The reaction can be easily tracked by the change in the characteristic absorption peak of 4-nitrophenol at ~400 nm. In the presence of NaBH₄ and catalyst, the absorption band of 4-nitrophenol at ~400 nm, disappear and a new band emerges at a lower wavelength at ~300 nm, which indicates the successful transformation of 4-nitrophenol to 4-aminophenol [42]. Although, the transformation of nitro to amino phenol is thermodynamically favored in the presence of NaBH₄, still, a catalyst is required to clear the kinetic barrier caused by the difference of potential between donor and acceptor [43]. The Au-ZrO₂ nanocatalyst may facilitate the transfer of an electron from BH₄⁻ ions to the nitro group of 4-nitrophenol and reduce it to 4-aminophenol with improved reaction rate. Upon addition of Au-ZrO₂, the intensity of the absorption band of 4-nitrophenol at ~400 nm gradually decreased with the emergence of a new band at ~300 nm indicating the formation of 4-aminophenol. The reaction was completed within a short period of time between 5 to 30 min depending upon the amount of catalyst used. With increasing the amount of Au-ZrO₂ nanocatalyst from 0.25 mL to 1 mL the reaction time decreased from 30 min to 5 min, respectively, as shown in Figure 5. Notably, in the absence of catalyst, the peak at the 400 nm decreased slightly even after a long reaction time (several hours). This clearly depicts the inefficiency of NaBH₄ towards the reduction of 4-nitrophenol and the importance of Au-ZrO₂ during this process.
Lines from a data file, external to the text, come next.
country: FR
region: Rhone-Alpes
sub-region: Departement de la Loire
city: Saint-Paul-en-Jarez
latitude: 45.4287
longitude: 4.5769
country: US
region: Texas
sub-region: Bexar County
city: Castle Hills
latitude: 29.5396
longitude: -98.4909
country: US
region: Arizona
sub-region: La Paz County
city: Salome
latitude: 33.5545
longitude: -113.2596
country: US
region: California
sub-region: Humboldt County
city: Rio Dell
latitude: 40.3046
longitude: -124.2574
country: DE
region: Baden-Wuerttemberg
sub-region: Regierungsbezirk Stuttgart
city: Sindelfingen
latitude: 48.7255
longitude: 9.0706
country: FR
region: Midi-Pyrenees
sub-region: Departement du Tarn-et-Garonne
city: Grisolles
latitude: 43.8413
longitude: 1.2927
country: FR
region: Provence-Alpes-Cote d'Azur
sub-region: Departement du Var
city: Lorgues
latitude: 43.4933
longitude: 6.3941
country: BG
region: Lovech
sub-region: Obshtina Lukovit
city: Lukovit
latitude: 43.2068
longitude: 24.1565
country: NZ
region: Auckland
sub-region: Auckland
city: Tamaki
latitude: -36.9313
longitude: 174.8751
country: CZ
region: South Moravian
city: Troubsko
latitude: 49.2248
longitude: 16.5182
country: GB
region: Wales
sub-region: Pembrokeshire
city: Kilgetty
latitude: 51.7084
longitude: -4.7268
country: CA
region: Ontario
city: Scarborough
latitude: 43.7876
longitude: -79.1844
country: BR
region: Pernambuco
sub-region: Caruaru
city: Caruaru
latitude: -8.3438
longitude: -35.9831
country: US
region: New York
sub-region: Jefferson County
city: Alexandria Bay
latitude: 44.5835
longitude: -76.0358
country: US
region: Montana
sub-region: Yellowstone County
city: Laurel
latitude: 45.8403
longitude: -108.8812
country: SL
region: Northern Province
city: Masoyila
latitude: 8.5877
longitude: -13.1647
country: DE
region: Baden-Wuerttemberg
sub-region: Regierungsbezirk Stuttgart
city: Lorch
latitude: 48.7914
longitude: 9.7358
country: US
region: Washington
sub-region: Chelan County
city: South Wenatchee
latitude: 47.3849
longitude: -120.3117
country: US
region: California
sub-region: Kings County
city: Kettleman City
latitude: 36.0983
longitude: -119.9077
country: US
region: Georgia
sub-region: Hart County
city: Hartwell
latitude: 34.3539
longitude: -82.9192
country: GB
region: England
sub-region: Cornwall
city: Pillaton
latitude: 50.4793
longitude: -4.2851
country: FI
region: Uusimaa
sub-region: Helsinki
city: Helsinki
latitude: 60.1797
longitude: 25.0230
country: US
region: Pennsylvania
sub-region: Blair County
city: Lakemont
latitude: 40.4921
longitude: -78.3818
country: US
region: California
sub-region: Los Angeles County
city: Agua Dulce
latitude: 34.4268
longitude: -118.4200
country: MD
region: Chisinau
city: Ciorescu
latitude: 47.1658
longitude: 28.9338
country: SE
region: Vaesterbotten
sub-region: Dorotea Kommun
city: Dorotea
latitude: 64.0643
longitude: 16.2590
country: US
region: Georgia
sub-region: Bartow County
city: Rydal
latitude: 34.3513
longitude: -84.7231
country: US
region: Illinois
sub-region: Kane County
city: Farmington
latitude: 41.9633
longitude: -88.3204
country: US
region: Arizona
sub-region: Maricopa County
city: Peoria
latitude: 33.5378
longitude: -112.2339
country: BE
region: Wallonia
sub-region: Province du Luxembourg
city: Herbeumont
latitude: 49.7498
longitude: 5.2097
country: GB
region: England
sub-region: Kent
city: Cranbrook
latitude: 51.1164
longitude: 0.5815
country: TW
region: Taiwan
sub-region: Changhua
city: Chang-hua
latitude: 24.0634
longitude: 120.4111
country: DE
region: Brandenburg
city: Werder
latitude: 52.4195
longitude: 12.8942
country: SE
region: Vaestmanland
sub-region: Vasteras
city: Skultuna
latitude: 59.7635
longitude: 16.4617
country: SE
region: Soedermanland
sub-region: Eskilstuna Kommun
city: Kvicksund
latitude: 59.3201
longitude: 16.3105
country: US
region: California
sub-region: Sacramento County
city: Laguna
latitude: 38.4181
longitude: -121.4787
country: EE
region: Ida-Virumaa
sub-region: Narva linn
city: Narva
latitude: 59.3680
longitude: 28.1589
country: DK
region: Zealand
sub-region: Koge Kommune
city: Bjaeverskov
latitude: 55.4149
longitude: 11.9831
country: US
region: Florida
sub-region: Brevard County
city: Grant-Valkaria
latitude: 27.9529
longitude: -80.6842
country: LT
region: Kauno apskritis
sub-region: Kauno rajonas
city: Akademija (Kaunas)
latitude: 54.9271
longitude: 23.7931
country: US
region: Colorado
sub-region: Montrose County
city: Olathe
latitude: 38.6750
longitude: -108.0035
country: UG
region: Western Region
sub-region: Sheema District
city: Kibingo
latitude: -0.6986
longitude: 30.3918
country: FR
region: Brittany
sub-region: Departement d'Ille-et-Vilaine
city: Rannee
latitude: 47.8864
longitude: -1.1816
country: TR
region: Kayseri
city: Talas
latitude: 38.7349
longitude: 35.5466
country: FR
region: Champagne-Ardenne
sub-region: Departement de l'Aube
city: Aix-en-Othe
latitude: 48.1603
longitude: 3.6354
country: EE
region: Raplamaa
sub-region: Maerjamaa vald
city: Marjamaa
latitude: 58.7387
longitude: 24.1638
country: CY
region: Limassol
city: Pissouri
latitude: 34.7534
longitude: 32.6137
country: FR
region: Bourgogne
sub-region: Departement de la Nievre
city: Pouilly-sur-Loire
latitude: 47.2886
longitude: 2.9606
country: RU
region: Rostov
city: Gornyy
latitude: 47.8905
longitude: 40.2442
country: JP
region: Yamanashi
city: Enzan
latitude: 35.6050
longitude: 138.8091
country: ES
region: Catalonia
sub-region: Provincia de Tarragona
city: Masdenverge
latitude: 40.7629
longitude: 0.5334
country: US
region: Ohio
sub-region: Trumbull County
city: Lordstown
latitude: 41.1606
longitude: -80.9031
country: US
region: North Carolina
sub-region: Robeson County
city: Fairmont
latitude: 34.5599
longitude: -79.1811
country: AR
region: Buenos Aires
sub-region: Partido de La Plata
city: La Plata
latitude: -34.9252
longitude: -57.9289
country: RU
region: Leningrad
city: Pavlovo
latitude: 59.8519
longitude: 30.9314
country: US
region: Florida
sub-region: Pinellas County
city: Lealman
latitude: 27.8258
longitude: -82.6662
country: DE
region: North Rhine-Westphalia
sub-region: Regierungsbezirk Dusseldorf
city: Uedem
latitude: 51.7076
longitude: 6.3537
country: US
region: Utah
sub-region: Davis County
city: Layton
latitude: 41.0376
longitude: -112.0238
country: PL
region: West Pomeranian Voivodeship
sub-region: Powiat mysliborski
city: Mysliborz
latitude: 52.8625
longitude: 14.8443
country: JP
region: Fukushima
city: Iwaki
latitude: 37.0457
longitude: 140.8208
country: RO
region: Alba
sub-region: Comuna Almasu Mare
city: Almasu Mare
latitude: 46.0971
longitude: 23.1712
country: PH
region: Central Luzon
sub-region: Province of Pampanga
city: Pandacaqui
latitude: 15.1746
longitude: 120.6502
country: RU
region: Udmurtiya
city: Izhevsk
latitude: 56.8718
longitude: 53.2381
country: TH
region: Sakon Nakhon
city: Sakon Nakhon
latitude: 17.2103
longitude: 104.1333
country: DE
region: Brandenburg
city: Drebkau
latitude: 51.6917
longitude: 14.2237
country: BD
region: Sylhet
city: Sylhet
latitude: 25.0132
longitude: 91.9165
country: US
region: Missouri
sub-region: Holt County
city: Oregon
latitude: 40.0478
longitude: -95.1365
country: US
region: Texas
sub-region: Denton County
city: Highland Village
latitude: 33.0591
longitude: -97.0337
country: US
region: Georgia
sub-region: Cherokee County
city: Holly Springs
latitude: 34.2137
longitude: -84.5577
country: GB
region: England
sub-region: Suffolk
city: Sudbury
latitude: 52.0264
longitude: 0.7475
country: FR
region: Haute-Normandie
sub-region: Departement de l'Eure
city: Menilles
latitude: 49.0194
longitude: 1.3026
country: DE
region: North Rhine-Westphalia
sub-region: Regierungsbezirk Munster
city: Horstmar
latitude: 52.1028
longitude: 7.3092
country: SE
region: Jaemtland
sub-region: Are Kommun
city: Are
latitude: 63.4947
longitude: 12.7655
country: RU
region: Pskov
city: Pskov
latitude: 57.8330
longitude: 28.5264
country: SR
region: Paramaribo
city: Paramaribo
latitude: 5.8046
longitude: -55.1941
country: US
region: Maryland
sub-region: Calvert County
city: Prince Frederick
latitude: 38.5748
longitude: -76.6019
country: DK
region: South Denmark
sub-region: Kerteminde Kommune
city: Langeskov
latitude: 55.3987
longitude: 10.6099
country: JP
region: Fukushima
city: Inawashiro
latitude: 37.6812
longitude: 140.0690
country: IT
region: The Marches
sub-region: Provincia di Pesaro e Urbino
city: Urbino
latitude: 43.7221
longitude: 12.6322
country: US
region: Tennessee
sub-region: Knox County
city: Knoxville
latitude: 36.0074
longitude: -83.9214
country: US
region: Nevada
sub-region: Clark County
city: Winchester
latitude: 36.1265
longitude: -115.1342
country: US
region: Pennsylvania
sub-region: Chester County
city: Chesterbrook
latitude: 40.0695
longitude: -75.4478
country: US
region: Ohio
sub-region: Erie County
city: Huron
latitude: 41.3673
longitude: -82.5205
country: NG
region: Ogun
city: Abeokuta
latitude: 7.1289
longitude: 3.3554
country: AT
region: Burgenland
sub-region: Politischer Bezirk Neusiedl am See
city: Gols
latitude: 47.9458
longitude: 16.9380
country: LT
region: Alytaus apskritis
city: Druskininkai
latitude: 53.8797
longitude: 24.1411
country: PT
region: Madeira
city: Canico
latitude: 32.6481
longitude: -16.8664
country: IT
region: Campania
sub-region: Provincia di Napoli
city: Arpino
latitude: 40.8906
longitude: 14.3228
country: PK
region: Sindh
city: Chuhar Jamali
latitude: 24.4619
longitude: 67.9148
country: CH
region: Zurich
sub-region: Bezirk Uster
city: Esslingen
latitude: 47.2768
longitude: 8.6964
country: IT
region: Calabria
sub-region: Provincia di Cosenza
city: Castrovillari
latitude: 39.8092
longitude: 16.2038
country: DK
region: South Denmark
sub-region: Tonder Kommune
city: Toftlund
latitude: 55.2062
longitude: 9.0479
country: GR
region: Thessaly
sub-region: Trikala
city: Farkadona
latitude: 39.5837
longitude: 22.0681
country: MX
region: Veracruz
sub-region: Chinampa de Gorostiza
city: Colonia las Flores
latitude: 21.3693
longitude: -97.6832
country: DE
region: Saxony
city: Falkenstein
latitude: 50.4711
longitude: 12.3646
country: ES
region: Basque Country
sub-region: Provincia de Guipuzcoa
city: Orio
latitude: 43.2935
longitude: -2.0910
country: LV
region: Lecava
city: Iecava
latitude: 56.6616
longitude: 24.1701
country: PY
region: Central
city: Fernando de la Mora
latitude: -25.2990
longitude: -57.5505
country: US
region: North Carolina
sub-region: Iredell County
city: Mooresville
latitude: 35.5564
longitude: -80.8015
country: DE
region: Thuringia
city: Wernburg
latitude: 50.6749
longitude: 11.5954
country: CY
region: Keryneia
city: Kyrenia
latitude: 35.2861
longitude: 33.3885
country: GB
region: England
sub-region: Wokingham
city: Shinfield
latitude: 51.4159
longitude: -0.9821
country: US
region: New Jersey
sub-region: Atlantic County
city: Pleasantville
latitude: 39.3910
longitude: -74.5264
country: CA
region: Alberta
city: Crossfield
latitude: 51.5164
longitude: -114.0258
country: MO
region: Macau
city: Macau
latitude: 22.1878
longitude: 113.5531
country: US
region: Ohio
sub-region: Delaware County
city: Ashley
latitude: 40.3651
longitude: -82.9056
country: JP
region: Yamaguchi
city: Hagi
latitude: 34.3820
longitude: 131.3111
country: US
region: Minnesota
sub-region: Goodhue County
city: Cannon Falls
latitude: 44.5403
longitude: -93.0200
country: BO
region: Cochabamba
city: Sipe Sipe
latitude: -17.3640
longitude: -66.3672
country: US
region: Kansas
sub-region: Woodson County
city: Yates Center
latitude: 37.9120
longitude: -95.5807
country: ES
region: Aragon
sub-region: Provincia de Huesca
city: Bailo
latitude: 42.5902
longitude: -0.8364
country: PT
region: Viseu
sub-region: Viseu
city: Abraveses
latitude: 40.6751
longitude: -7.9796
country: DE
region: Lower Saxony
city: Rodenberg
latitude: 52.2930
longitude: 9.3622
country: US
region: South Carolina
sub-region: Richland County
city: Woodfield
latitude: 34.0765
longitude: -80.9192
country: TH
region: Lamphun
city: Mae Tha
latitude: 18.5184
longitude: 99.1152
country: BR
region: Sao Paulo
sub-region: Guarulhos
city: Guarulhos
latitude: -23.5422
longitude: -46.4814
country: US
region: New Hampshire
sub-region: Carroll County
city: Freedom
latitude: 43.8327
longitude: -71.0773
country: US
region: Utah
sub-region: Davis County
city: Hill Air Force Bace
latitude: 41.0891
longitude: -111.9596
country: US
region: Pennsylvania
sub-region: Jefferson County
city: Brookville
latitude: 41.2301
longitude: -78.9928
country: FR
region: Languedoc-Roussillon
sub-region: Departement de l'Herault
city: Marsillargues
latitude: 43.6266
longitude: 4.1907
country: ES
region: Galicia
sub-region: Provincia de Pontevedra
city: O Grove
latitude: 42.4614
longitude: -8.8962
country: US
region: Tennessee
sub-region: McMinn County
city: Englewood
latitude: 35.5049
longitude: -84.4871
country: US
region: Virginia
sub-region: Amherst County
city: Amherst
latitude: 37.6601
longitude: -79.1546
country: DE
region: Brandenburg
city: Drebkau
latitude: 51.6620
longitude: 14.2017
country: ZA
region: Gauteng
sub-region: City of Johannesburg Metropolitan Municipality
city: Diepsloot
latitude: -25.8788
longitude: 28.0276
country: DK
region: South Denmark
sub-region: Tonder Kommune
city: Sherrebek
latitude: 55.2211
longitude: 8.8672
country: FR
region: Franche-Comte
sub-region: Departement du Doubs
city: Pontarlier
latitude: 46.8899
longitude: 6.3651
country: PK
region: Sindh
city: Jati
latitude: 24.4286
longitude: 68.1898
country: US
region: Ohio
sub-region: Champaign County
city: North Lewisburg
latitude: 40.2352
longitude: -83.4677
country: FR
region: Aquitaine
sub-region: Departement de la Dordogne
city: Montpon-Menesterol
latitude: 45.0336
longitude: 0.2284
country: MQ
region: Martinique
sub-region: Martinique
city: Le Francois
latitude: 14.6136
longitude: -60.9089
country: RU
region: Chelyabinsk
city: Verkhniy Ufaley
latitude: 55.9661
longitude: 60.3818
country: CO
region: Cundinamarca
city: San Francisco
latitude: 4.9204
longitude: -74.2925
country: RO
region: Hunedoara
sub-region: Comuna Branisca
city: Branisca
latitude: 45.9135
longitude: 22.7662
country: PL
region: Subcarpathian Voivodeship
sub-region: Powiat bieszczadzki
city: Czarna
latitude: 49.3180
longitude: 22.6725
Furthermore, the stability of the Au-ZrO₂ nanocatalyst was tested by repeated use of the same catalyst for the reduction of 4-nitrophenol several times. The reusability of the catalyst has significant importance from both academic and commercial aspects. In this case, to evaluate the reusability of Au-ZrO₂, the reduction of 4-nitrophenol was performed five times using the same catalyst. After every reaction, the catalyst is isolated by centrifuge and reused for another reaction. All the reusability tests are carried out using 0.25 mL concentration of catalyst; however, the substrates and catalysts are taken in large amounts to recover a sufficient amount of catalyst required for further reactions. The results of the recycling of Au-ZrO₂ are shown in Figure 6. The results revealed that the catalytic activity of Au-ZrO₂ was only slightly affected even after five cycles. During the reusability tests, the conversion of 4-nitrophenol was slightly decreased in each reaction which could be due to the weight loss of catalyst while recovery (during filtration). For instance, during the first reaction using fresh catalyst, 4-nitrophenol was completely converted to 4-aminophenol in 30 min, however in subsequent reactions conversion was slightly reduced after every reaction during the same reaction time, as reflected by the decrease in the intensity of the absorption peak of 4-aminophenol at ~300 nm (cf. Figure 6).

4. Conclusions

Herein, we have successfully prepared Au-ZrO₂ nanocatalyst using a facile ultrasonic method at room temperature. Using this method, the Au-ZrO₂ nanocatalyst preparation was completed in a very short period of time (5 min) under mild conditions in the absence of any additives or surfactant. Au in the nano-size regime was found to be uniformly deposited on the surface of ZrO₂ NPs. The formation of a nanocatalyst was confirmed using UV–Vis, XRD, FT-IR spectroscopy along with TEM, and SEM analysis. The as-prepared Au-ZrO₂ nanocatalyst demonstrated excellent catalytic activity towards the reduction of 4-nitrophenol to 4-aminophenol in the presence of NaBH₄. The reduction was completed in a very short period of time (between 5–30 min) under mild conditions, and with increasing the amount of catalyst, the conversion time decreased accordingly. Therefore, this approach i.e., ultrasonic method, can be potentially extended for the green synthesis of various other nanoparticles based composite materials. Additionally, the Au-ZrO₂ nanocatalyst can be further tested for various other reactions as a potential reduction catalyst.